Given that \(f(x) = x^2\) for \(-a < x \leq a\), and that \(f(x)\) is periodic with period \(2a\),

- sketch the graph of \(f(x)\) for \(-3a\leq x\leq 3a\),

Let’s start by sketching the graph of \(f(x)=x^2\) for values of \(x\) between \(-a\) and \(a\).

Since the function is periodic with period \(2a\), the graph of the function for \(-3a\leq x\leq 3a\) will consist of three copies of the one above, together with a single point (for \(x = -3a\)).

One copy will be for \(-3a < x\leq -a\), one for \(-a < x \leq a\), and the last one for \(a < x\leq 3a\). Therefore the graph of \(f(x)\) for \(-3a\leq x\leq 3a\) is

We might notice that the curve is continuous - there’s no jump from one repeat of the curve to the next, which means we can draw it without taking our pencil off the paper.

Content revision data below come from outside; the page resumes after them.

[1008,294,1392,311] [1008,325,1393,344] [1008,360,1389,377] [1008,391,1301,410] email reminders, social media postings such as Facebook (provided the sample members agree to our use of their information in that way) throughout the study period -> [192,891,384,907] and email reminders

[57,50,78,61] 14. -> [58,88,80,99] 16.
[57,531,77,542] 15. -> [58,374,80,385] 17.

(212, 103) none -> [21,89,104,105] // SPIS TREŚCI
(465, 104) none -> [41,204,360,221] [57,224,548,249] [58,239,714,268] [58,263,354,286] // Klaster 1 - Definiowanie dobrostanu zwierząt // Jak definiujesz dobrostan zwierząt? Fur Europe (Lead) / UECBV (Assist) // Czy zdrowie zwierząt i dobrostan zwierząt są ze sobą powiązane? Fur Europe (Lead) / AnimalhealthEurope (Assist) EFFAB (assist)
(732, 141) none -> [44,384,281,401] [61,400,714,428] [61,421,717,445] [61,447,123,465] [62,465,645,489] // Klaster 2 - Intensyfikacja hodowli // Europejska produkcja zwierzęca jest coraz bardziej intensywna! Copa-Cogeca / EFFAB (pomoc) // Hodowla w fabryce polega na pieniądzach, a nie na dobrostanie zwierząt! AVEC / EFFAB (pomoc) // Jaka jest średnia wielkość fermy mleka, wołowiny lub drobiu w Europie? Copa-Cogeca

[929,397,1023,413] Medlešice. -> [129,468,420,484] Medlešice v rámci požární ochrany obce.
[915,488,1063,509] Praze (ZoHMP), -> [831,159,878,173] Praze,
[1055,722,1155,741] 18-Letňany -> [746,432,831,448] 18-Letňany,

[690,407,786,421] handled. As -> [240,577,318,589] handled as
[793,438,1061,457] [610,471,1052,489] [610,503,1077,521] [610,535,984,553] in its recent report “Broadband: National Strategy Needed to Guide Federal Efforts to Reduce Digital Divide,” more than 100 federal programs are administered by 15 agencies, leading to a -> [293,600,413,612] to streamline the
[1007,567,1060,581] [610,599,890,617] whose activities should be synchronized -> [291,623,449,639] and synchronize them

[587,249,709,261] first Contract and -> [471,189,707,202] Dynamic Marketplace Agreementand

- find the general solution of the equation \(f(x)=\frac{1}{4} a^2\).

Let’s add to our graph the line \(y=\frac{1}{4}a^2\) to help us see the solution.

We need to solve the equation \(f(x)=\frac{1}{4} a^2\) when \(-a<x\leq a\). We have \[\frac{1}{4} a^2 = x^2 \iff x^2=\left(\frac{1}{2}a\right)^2 \iff x=\pm \frac{1}{2}a.\]

Since the function is periodic with period \(2a\), we have \(f(x)= f(x+2ak)\) for any integer \(k\) and any \(-a < x\leq a\).

So since the only solutions of \(f(x)=\dfrac{1}{4} a^2\) for \(-a<x\leq a\) are \(x=\pm \dfrac{1}{2}a\), then the solutions of \(f(x)=\dfrac{1}{4} a^2\) in general are \(\pm\dfrac{a}{2}+2ak\), where \(k\) takes integer values.